[EXERCISE REQUIREMENTS]: Rewrite the part of the data that opens with the first line and closes with the line containing "aandacht Ihsahn heeft", changing "CHF" to "EUR" and leaving everything else as it stands.

[RECORDS SHOWN]:
++++++++++++++++++++
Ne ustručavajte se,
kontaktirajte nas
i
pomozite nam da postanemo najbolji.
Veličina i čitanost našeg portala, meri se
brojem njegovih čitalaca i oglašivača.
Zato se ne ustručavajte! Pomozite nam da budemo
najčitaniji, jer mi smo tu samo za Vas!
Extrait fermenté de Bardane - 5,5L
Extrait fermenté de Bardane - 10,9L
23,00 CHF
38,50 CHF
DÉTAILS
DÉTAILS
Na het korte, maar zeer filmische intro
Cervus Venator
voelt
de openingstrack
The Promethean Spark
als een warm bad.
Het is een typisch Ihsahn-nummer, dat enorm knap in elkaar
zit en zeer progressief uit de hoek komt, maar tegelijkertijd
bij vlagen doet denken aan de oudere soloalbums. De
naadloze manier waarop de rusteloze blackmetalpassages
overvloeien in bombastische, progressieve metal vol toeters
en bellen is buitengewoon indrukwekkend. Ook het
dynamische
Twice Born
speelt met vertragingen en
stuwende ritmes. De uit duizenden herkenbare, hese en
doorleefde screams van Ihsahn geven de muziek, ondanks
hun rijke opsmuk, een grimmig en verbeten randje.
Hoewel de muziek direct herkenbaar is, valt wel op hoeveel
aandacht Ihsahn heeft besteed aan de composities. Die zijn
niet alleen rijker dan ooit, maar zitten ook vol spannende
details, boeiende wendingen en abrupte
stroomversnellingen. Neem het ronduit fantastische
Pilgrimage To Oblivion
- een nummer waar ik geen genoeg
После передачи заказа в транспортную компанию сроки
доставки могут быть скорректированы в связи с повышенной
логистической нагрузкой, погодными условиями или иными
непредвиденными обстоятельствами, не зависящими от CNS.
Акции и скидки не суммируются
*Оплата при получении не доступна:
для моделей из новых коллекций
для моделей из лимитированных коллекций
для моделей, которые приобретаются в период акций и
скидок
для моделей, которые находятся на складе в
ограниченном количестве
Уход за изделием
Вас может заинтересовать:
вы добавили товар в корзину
++++++++++++++++++++
[EXPECTED OUTPUT]:
Ne ustručavajte se,
kontaktirajte nas
i
pomozite nam da postanemo najbolji.
Veličina i čitanost našeg portala, meri se
brojem njegovih čitalaca i oglašivača.
Zato se ne ustručavajte! Pomozite nam da budemo
najčitaniji, jer mi smo tu samo za Vas!
Extrait fermenté de Bardane - 5,5L
Extrait fermenté de Bardane - 10,9L
23,00 EUR
38,50 EUR
DÉTAILS
DÉTAILS
Na het korte, maar zeer filmische intro
Cervus Venator
voelt
de openingstrack
The Promethean Spark
als een warm bad.
Het is een typisch Ihsahn-nummer, dat enorm knap in elkaar
zit en zeer progressief uit de hoek komt, maar tegelijkertijd
bij vlagen doet denken aan de oudere soloalbums. De
naadloze manier waarop de rusteloze blackmetalpassages
overvloeien in bombastische, progressieve metal vol toeters
en bellen is buitengewoon indrukwekkend. Ook het
dynamische
Twice Born
speelt met vertragingen en
stuwende ritmes. De uit duizenden herkenbare, hese en
doorleefde screams van Ihsahn geven de muziek, ondanks
hun rijke opsmuk, een grimmig en verbeten randje.
Hoewel de muziek direct herkenbaar is, valt wel op hoeveel
aandacht Ihsahn heeft besteed aan de composities. Die zijn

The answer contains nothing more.